Records shown section start

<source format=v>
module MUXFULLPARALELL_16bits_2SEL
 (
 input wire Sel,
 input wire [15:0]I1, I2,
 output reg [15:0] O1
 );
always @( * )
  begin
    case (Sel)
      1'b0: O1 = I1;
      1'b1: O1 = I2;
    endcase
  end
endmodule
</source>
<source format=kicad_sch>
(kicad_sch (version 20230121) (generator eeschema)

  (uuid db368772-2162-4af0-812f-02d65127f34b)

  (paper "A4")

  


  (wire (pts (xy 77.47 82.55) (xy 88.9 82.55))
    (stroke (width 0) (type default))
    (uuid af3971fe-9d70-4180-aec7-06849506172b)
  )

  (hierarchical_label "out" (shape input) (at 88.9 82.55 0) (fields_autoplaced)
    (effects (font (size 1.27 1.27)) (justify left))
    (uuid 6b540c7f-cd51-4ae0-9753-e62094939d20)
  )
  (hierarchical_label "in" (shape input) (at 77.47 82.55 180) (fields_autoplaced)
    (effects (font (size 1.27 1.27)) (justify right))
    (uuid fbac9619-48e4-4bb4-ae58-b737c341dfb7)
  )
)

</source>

Records shown section end
Records shown section start

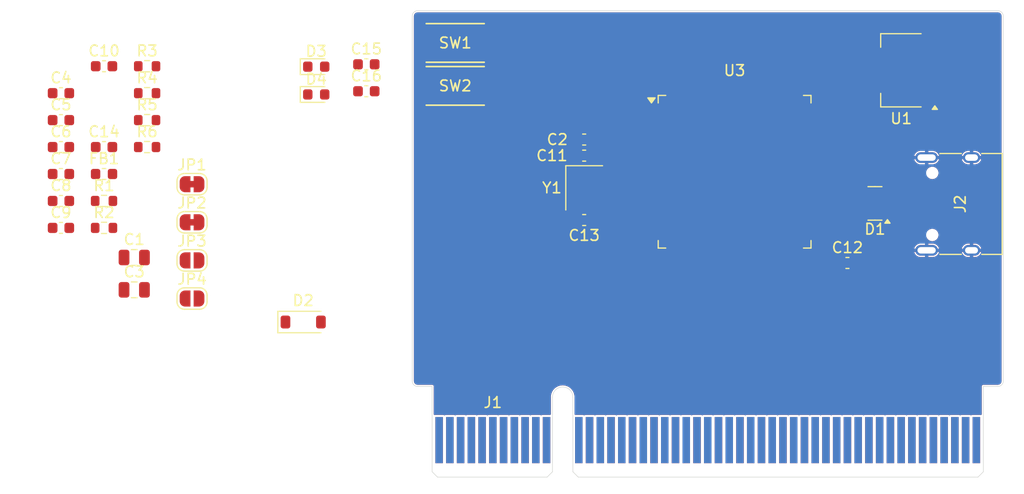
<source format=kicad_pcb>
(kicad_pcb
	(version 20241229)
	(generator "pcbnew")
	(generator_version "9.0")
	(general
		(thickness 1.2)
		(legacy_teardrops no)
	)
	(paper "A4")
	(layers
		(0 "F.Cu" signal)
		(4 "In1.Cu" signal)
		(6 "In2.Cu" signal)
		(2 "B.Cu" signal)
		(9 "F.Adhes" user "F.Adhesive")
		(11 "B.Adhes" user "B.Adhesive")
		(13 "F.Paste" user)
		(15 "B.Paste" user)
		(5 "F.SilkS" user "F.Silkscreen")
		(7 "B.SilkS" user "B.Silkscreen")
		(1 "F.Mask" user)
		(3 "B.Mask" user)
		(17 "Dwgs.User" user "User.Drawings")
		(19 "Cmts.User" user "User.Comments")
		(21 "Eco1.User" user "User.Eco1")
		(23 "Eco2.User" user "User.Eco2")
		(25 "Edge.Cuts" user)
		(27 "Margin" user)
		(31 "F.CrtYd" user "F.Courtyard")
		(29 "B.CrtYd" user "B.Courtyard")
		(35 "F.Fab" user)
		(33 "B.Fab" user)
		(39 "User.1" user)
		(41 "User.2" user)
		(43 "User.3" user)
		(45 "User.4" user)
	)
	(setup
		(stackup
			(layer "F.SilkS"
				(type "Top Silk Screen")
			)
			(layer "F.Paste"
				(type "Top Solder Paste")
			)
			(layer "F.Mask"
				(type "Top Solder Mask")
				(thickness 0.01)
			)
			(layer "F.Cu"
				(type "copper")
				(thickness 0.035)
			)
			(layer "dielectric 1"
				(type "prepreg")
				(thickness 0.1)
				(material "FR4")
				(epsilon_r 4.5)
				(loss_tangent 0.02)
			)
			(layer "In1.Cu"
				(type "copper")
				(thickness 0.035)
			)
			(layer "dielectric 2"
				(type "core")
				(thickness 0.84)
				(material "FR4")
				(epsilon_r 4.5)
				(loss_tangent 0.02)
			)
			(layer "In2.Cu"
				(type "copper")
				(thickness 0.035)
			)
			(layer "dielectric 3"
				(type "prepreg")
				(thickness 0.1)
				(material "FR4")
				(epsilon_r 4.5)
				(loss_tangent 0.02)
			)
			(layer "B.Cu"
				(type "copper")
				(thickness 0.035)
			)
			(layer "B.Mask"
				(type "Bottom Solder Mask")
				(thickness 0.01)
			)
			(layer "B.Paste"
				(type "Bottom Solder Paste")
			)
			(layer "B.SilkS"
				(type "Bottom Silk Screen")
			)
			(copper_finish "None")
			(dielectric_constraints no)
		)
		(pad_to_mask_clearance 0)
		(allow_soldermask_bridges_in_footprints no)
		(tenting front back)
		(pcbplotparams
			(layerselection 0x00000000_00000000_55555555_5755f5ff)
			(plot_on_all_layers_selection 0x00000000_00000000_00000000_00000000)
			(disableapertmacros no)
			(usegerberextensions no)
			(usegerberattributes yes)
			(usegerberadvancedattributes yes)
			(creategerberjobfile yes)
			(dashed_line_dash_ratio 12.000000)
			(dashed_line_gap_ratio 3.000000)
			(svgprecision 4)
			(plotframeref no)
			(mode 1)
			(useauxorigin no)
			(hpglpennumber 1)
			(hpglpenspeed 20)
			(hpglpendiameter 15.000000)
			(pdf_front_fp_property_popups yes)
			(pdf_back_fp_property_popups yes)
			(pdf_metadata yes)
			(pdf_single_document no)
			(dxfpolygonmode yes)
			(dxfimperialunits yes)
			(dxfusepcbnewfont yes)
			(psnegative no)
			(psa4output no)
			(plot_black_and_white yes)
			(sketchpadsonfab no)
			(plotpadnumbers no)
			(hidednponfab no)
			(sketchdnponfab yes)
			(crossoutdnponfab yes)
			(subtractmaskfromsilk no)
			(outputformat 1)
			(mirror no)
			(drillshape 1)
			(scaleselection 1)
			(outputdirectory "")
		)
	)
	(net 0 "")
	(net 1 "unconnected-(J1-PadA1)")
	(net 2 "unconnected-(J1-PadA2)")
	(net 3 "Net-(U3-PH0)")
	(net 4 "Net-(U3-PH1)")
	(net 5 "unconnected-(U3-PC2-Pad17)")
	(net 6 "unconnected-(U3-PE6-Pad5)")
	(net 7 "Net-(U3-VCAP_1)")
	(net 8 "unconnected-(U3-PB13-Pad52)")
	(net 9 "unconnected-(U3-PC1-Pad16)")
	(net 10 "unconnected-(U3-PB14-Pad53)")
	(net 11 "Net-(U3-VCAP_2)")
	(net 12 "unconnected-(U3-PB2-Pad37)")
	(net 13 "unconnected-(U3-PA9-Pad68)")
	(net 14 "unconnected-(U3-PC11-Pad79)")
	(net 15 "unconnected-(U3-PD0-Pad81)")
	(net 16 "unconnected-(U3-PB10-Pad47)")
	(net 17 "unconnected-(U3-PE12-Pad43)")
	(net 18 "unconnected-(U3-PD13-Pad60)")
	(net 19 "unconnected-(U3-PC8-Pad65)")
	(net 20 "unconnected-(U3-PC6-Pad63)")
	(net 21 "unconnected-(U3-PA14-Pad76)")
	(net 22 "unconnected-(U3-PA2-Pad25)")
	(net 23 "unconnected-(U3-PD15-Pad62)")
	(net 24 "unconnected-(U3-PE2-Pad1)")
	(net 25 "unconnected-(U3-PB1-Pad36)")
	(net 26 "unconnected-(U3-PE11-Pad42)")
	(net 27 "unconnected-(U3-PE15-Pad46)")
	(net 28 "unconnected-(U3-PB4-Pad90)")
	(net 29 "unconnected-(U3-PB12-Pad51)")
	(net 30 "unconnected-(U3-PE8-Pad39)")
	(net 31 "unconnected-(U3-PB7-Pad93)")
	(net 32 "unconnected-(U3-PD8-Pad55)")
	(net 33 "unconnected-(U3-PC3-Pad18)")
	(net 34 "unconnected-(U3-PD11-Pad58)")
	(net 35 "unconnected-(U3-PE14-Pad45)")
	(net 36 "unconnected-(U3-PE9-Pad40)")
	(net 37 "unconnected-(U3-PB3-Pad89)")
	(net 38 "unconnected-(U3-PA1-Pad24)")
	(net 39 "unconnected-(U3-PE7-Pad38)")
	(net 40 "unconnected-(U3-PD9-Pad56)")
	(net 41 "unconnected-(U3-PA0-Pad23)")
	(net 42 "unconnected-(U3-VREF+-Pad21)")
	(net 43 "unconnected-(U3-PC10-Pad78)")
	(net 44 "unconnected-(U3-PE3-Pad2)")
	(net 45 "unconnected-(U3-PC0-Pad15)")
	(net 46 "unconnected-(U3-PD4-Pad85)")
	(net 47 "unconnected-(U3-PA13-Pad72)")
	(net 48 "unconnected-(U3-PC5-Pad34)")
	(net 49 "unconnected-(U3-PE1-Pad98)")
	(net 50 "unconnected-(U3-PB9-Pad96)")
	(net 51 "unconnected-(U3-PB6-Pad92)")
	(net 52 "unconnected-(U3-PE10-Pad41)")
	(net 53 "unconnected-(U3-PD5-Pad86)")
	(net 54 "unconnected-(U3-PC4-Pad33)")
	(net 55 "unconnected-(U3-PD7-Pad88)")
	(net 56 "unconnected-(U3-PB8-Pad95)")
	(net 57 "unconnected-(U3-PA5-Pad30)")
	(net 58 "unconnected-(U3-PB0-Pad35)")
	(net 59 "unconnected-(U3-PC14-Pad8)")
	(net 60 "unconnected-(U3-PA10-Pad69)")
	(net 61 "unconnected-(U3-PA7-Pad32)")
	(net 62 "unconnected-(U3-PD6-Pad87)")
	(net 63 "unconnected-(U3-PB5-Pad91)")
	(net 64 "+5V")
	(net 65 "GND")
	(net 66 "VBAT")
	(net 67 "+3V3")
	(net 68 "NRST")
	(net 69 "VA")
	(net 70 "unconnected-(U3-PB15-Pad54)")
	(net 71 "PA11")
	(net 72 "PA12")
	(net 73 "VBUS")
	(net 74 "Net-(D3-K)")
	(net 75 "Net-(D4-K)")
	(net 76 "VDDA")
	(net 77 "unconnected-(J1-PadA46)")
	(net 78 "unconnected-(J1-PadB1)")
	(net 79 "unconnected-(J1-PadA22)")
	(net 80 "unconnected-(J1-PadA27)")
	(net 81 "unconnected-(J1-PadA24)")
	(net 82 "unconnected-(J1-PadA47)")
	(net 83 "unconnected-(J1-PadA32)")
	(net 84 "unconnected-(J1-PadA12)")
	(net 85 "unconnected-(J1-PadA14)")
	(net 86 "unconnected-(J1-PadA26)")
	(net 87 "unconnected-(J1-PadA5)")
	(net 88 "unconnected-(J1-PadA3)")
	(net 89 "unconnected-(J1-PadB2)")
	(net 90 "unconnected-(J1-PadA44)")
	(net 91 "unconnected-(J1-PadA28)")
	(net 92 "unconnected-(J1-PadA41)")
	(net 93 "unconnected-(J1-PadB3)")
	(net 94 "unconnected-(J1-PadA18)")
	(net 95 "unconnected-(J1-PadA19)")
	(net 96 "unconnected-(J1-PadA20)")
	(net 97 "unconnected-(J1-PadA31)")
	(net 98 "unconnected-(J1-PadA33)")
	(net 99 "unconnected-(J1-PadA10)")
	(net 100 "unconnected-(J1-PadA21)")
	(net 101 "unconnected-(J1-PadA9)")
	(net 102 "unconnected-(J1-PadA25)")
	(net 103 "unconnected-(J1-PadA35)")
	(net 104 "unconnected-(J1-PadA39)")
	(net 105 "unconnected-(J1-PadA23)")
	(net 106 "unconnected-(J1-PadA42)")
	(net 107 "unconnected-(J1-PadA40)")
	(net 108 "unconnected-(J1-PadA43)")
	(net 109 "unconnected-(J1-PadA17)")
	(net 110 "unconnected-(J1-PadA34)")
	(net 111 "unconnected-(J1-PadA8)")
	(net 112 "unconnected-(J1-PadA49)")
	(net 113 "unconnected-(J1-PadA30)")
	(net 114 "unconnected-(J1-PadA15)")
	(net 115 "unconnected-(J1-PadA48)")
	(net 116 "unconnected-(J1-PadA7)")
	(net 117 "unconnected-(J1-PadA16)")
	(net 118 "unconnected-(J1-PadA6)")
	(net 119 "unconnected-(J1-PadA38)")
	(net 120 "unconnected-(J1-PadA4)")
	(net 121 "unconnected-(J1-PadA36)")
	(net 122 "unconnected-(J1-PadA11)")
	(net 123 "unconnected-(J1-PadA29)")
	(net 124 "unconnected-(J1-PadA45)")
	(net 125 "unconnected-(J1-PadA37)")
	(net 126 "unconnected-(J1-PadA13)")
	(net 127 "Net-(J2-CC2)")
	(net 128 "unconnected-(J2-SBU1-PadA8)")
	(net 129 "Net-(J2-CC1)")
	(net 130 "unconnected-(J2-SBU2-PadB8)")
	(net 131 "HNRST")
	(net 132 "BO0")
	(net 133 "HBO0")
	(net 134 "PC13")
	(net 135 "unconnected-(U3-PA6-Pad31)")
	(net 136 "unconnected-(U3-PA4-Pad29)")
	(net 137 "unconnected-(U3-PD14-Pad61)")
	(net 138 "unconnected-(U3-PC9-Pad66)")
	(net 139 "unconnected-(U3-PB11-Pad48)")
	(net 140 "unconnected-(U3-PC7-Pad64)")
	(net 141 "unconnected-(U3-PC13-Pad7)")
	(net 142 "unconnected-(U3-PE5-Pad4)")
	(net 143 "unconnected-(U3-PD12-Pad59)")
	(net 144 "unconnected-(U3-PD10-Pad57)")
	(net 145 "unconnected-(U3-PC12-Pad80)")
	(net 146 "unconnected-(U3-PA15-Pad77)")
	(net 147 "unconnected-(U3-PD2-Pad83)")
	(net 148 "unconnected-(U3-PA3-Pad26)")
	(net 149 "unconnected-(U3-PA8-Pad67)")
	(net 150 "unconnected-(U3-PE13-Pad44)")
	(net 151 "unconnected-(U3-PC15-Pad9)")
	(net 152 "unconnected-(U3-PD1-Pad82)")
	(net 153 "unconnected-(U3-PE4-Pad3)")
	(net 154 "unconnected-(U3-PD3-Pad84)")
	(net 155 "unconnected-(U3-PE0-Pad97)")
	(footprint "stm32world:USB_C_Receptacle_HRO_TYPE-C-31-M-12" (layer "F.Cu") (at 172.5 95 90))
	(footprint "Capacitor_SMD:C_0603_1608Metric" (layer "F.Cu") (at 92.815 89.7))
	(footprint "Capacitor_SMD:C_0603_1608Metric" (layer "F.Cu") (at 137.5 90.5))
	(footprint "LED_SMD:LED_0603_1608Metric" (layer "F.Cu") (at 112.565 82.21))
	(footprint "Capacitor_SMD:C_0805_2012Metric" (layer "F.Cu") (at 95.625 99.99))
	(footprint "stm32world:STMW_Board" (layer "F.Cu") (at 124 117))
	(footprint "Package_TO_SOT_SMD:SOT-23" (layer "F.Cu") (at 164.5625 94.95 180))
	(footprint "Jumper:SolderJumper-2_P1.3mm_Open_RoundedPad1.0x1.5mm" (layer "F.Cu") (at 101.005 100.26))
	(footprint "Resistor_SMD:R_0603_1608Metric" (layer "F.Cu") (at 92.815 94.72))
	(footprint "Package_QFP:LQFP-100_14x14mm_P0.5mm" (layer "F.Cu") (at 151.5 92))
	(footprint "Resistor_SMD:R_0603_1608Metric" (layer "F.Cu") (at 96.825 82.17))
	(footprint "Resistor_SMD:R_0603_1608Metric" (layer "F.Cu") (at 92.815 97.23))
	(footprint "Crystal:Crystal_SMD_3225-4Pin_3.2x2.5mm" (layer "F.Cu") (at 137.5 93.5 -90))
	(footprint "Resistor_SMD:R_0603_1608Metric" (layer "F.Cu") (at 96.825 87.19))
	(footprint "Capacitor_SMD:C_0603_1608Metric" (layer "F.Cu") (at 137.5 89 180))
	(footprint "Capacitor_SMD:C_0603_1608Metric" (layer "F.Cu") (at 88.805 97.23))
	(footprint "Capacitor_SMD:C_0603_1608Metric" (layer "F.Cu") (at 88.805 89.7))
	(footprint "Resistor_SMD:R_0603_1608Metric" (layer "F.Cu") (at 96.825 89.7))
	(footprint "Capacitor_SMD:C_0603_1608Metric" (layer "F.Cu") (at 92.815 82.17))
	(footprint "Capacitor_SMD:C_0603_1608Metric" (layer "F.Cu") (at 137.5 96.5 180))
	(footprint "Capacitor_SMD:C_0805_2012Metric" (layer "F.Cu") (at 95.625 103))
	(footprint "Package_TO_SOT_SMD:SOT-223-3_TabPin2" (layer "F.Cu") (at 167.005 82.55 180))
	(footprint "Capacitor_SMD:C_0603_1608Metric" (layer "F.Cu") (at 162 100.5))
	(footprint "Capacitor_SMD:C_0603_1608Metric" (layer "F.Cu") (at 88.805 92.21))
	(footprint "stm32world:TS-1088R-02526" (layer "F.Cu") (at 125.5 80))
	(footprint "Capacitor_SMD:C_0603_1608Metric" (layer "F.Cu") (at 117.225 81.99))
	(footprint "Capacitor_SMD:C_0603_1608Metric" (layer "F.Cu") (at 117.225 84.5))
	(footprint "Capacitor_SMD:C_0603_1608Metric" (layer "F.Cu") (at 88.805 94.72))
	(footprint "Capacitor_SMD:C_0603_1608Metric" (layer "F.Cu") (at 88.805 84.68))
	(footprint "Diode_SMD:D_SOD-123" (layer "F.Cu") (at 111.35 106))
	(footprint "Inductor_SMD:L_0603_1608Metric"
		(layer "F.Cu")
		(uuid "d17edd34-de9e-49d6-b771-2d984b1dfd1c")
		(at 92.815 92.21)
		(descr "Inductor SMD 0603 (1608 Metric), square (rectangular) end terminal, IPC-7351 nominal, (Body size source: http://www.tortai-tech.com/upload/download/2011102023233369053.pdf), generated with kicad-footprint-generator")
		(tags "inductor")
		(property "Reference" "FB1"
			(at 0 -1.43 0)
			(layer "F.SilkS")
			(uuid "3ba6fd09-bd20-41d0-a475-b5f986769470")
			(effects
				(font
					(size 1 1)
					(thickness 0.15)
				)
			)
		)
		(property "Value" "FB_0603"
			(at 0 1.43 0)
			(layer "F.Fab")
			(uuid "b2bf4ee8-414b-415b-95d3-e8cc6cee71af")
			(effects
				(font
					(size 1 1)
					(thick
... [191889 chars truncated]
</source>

Records shown section end

Aim of the task: Using the records above, report each line that contains the word "CrtYd" by copying it.

Expected answer:
		(31 "F.CrtYd" user "F.Courtyard")
		(29 "B.CrtYd" user "B.Courtyard")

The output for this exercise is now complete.